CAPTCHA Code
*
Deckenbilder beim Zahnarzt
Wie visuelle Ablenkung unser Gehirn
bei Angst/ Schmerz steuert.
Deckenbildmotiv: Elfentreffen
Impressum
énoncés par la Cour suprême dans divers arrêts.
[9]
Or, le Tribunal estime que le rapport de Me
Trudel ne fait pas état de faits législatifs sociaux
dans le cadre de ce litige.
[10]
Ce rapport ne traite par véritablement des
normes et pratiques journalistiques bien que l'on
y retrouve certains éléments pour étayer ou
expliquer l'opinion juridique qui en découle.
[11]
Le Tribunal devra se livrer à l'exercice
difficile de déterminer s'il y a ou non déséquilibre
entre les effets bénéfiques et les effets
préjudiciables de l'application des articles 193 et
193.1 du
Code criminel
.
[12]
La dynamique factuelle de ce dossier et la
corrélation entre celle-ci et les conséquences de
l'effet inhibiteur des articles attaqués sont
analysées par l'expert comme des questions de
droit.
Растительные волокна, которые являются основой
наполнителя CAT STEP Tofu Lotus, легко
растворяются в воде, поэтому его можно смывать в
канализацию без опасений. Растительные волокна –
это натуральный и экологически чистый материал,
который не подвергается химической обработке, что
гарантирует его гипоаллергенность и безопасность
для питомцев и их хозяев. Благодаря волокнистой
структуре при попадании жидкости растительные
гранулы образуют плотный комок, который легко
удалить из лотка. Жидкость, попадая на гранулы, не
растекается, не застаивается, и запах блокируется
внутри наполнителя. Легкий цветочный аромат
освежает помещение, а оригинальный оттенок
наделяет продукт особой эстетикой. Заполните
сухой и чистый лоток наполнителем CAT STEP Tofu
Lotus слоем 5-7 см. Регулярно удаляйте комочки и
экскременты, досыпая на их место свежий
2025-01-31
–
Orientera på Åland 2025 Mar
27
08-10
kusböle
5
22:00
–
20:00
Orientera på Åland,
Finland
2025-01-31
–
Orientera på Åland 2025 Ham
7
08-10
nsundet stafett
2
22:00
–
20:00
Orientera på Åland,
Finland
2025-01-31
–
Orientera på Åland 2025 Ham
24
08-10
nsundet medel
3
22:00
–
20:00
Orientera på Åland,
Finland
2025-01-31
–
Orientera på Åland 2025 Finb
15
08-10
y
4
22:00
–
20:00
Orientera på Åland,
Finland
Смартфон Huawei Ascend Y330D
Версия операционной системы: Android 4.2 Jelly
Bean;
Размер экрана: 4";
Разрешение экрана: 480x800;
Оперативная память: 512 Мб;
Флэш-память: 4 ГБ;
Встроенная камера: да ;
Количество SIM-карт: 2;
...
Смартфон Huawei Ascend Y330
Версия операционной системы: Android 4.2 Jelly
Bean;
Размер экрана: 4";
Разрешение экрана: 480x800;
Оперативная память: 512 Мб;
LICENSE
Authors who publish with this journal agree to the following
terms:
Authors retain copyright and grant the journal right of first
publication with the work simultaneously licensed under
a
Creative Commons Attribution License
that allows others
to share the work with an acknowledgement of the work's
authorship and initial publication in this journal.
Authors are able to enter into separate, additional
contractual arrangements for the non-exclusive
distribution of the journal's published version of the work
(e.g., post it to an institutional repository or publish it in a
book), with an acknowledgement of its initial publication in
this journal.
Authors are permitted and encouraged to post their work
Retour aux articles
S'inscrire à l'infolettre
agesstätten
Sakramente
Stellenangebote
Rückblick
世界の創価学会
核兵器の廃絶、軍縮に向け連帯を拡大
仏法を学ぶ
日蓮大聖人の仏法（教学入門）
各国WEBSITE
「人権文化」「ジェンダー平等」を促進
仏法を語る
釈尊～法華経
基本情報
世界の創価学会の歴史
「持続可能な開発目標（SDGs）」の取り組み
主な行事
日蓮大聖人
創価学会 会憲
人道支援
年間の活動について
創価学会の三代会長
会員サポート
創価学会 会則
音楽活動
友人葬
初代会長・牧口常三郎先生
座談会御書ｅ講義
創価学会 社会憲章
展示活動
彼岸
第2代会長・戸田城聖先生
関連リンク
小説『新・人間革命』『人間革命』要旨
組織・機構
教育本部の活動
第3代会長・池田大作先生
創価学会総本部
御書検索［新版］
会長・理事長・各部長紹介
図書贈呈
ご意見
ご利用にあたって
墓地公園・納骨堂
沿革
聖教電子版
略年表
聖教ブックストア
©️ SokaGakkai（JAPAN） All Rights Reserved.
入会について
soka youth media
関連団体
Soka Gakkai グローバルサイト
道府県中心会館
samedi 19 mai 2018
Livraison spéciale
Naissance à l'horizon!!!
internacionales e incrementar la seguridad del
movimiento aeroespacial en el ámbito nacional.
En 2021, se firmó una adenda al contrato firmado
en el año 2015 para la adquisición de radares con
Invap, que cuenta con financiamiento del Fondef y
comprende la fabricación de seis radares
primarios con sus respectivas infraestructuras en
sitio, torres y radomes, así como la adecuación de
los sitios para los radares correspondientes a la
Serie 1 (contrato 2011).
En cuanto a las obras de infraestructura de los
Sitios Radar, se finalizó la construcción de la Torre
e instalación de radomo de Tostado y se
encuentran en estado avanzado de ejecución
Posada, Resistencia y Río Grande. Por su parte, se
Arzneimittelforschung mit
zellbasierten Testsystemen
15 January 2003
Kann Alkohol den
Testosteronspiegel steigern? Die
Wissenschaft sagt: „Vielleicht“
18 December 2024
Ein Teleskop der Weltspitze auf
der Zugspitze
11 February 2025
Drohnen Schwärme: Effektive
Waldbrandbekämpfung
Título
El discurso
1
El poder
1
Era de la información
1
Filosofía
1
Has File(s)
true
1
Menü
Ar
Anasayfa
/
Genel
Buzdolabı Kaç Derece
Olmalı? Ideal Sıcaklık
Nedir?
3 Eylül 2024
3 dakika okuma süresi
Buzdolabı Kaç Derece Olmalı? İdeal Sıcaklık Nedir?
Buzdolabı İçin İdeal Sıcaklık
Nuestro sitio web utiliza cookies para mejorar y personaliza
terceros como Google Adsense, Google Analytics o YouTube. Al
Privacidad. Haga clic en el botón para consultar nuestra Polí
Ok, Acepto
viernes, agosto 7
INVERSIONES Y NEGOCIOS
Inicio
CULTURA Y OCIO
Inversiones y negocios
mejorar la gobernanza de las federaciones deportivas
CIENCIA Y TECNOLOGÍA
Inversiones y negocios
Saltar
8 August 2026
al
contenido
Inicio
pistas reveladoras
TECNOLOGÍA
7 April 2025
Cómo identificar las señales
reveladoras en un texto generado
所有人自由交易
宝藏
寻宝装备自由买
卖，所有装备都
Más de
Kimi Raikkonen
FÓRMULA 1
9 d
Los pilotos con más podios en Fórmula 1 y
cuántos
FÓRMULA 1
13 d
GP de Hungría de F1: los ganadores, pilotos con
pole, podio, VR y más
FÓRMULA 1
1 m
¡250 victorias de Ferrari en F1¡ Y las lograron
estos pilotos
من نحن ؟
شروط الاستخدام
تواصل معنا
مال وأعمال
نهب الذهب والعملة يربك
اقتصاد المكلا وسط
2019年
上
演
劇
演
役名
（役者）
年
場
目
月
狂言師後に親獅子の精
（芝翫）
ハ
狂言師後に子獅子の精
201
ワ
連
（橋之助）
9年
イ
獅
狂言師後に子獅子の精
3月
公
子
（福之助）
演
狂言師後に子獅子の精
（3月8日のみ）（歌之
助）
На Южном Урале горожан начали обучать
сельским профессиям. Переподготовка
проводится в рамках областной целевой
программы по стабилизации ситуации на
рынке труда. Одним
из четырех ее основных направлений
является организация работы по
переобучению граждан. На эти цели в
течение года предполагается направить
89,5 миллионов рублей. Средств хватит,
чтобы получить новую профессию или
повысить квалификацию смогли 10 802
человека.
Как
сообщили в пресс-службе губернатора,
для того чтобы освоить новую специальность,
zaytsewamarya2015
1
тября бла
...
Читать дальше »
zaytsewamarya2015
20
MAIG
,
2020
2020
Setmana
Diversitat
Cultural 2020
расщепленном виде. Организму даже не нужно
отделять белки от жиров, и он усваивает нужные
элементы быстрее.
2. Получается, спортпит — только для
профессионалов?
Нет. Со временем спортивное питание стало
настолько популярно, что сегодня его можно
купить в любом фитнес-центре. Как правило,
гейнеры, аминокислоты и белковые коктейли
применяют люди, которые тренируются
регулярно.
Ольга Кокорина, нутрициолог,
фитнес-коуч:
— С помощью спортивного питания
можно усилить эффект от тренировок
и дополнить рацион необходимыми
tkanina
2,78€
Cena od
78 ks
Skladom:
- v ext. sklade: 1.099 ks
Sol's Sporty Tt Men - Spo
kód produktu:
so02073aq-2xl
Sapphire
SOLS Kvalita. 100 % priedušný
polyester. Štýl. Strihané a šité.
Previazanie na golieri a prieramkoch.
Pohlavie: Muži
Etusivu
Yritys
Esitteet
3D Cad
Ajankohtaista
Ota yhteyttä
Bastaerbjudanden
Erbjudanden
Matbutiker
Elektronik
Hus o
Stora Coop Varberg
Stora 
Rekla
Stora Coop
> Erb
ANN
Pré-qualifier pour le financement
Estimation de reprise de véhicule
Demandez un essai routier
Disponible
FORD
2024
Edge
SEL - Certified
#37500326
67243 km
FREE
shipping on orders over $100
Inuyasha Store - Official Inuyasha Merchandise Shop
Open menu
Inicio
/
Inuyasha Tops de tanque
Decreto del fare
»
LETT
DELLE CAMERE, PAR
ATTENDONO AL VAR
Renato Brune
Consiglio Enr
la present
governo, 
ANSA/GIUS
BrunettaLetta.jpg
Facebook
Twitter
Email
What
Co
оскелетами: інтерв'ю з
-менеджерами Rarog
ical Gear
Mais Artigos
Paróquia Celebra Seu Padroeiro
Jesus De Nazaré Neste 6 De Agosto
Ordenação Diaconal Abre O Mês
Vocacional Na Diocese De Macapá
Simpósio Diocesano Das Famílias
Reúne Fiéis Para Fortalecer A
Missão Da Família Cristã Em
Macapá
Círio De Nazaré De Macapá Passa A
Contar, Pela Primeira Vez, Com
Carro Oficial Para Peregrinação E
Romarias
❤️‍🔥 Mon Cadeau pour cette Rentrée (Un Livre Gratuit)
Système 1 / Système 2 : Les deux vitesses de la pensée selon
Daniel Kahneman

**TASK:** From the first line of the entries above to the line with "который не подвергается", please return every line exactly, keeping both ends.

**SOLUTION TO THIS TASK:**
CAPTCHA Code
*
Deckenbilder beim Zahnarzt
Wie visuelle Ablenkung unser Gehirn
bei Angst/ Schmerz steuert.
Deckenbildmotiv: Elfentreffen
Impressum
énoncés par la Cour suprême dans divers arrêts.
[9]
Or, le Tribunal estime que le rapport de Me
Trudel ne fait pas état de faits législatifs sociaux
dans le cadre de ce litige.
[10]
Ce rapport ne traite par véritablement des
normes et pratiques journalistiques bien que l'on
y retrouve certains éléments pour étayer ou
expliquer l'opinion juridique qui en découle.
[11]
Le Tribunal devra se livrer à l'exercice
difficile de déterminer s'il y a ou non déséquilibre
entre les effets bénéfiques et les effets
préjudiciables de l'application des articles 193 et
193.1 du
Code criminel
.
[12]
La dynamique factuelle de ce dossier et la
corrélation entre celle-ci et les conséquences de
l'effet inhibiteur des articles attaqués sont
analysées par l'expert comme des questions de
droit.
Растительные волокна, которые являются основой
наполнителя CAT STEP Tofu Lotus, легко
растворяются в воде, поэтому его можно смывать в
канализацию без опасений. Растительные волокна –
это натуральный и экологически чистый материал,
который не подвергается химической обработке, что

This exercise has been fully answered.